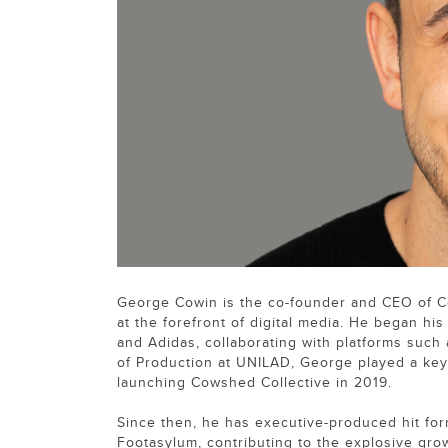
George Cowin is the co-founder and CEO of C
at the forefront of digital media. He began h
and Adidas, collaborating with platforms such
of Production at UNILAD, George played a key 
launching Cowshed Collective in 2019.
Since then, he has executive-produced hit for
Footasylum, contributing to the explosive gro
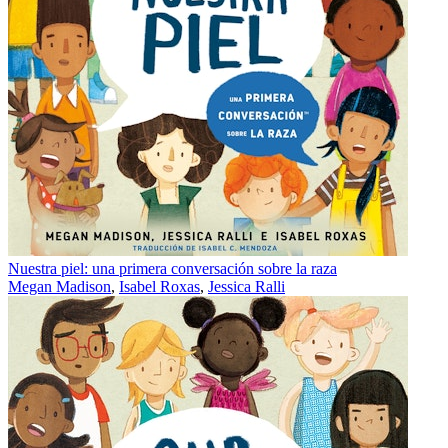
Nuestra piel: una primera conversación sobre la raza
Megan Madison
,
Isabel Roxas
,
Jessica Ralli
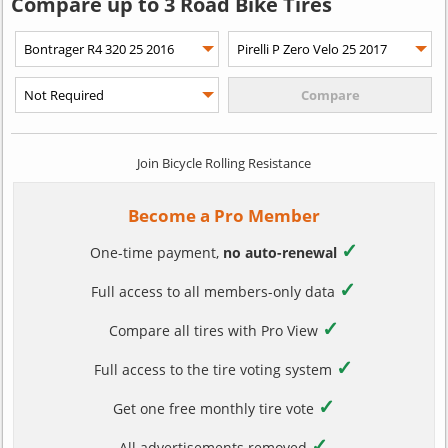
Compare up to 3 Road Bike Tires
Join Bicycle Rolling Resistance
Become a Pro Member
✓
One-time payment,
no auto-renewal
✓
Full access to all members-only data
✓
Compare all tires with Pro View
✓
Full access to the tire voting system
✓
Get one free monthly tire vote
✓
All advertisements removed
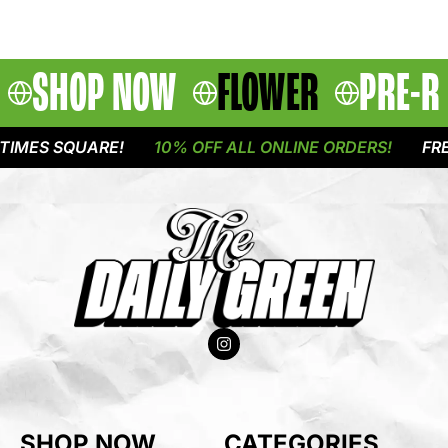
SHOP NOW
FLOWER
PRE-R
IMES SQUARE!
10% OFF ALL ONLINE ORDERS!
FREE
SHOP NOW
CATEGORIES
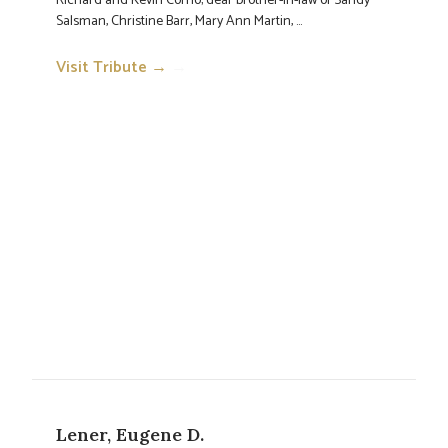
Richard and Kevin Corno; dear brother-in-law of Sandy
Salsman, Christine Barr, Mary Ann Martin, ...
Visit Tribute →
→
Lener, Eugene D.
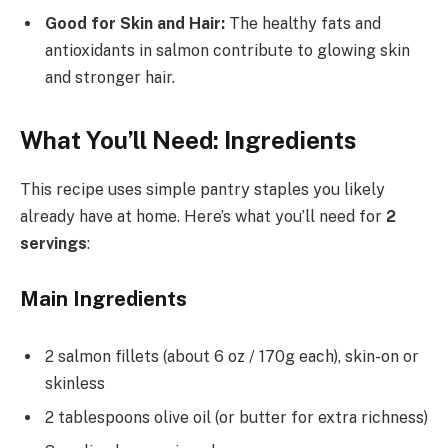
Good for Skin and Hair:
The healthy fats and
antioxidants in salmon contribute to glowing skin
and stronger hair.
What You’ll Need: Ingredients
This recipe uses simple pantry staples you likely
already have at home. Here’s what you’ll need for
2
servings
:
Main Ingredients
2 salmon fillets (about 6 oz / 170g each), skin-on or
skinless
2 tablespoons olive oil (or butter for extra richness)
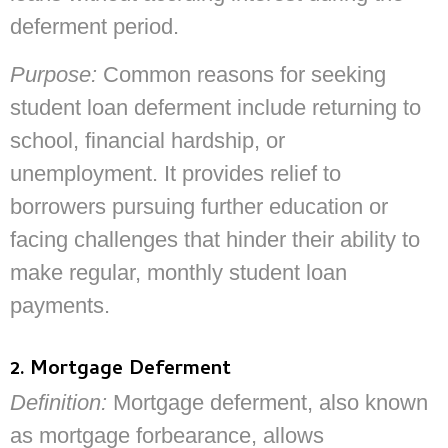
deferment period.
Purpose:
Common reasons for seeking
student loan deferment include returning to
school, financial hardship, or
unemployment. It provides relief to
borrowers pursuing further education or
facing challenges that hinder their ability to
make regular, monthly student loan
payments.
2. Mortgage Deferment
Definition:
Mortgage deferment, also known
as mortgage forbearance, allows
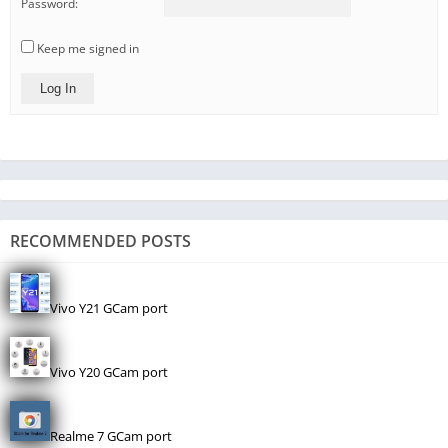
Password:
Keep me signed in
Log In
RECOMMENDED POSTS
Vivo Y21 GCam port
Vivo Y20 GCam port
Realme 7 GCam port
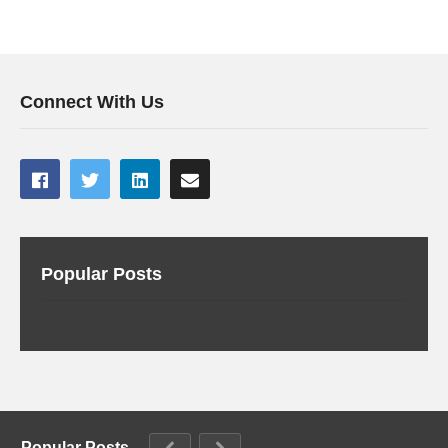
Connect With Us
Popular Posts
Popular Posts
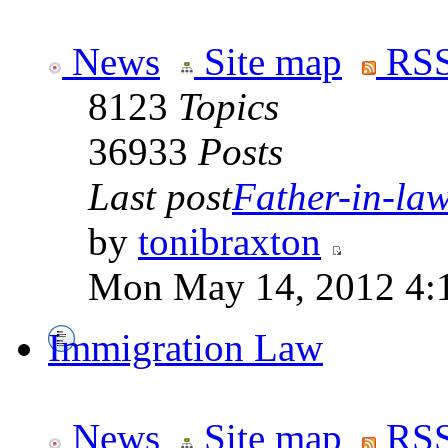
News
Site map
RSS
8123
Topics
36933
Posts
Last post
Father-in-law 
by
tonibraxton
Mon May 14, 2012 4:
Immigration Law
News
Site map
RSS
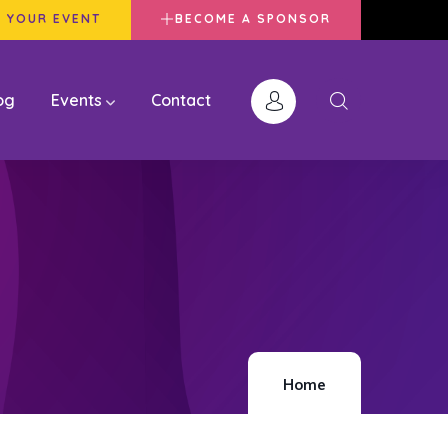
 YOUR EVENT
BECOME A SPONSOR
og
Events
Contact
Home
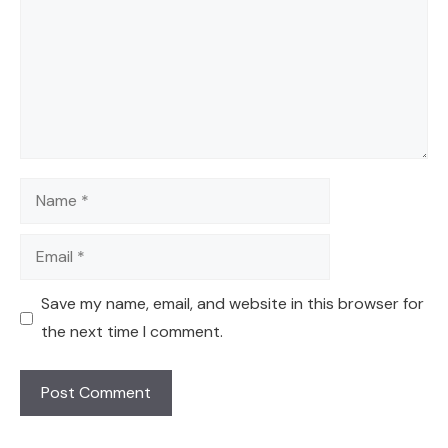
Name
Email
Save my name, email, and website in this browser for
the next time I comment.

> [TASK PROMPT]
Copy every line of the text in the listing above without changing anything, and leave out the pictures.

> [REPLY TO THE TASK]
George Cowin is the co-founder and CEO of C
at the forefront of digital media. He began h
and Adidas, collaborating with platforms such
of Production at UNILAD, George played a key 
launching Cowshed Collective in 2019.
Since then, he has executive-produced hit for
Footasylum, contributing to the explosive gro
Nuestra piel: una primera conversación sobre la raza
Megan Madison
,
Isabel Roxas
,
Jessica Ralli
Compare up to 3 Road Bike Tires
Join Bicycle Rolling Resistance
Become a Pro Member
✓
One-time payment,
no auto-renewal
✓
Full access to all members-only data
✓
Compare all tires with Pro View
✓
Full access to the tire voting system
✓
Get one free monthly tire vote
✓
All advertisements removed
SHOP NOW
FLOWER
PRE-R
IMES SQUARE!
10% OFF ALL ONLINE ORDERS!
FREE
SHOP NOW
CATEGORIES
Richard and Kevin Corno; dear brother-in-law of Sandy
Salsman, Christine Barr, Mary Ann Martin, ...
Visit Tribute →
→
Lener, Eugene D.
Good for Skin and Hair:
The healthy fats and
antioxidants in salmon contribute to glowing skin
and stronger hair.
What You’ll Need: Ingredients
This recipe uses simple pantry staples you likely
already have at home. Here’s what you’ll need for
2
servings
:
Main Ingredients
2 salmon fillets (about 6 oz / 170g each), skin-on or
skinless
2 tablespoons olive oil (or butter for extra richness)
deferment period.
Purpose:
Common reasons for seeking
student loan deferment include returning to
school, financial hardship, or
unemployment. It provides relief to
borrowers pursuing further education or
facing challenges that hinder their ability to
make regular, monthly student loan
payments.
2. Mortgage Deferment
Definition:
Mortgage deferment, also known
as mortgage forbearance, allows
Password:
Keep me signed in
Log In
RECOMMENDED POSTS
Vivo Y21 GCam port
Vivo Y20 GCam port
Realme 7 GCam port
Connect With Us
Popular Posts
Popular Posts
News
Site map
RSS
8123
Topics
36933
Posts
Last post
Father-in-law 
by
tonibraxton
Mon May 14, 2012 4:
Immigration Law
News
Site map
RSS
 YOUR EVENT
BECOME A SPONSOR
og
Events
Contact
Home
Name
Email
Save my name, email, and website in this browser for
the next time I comment.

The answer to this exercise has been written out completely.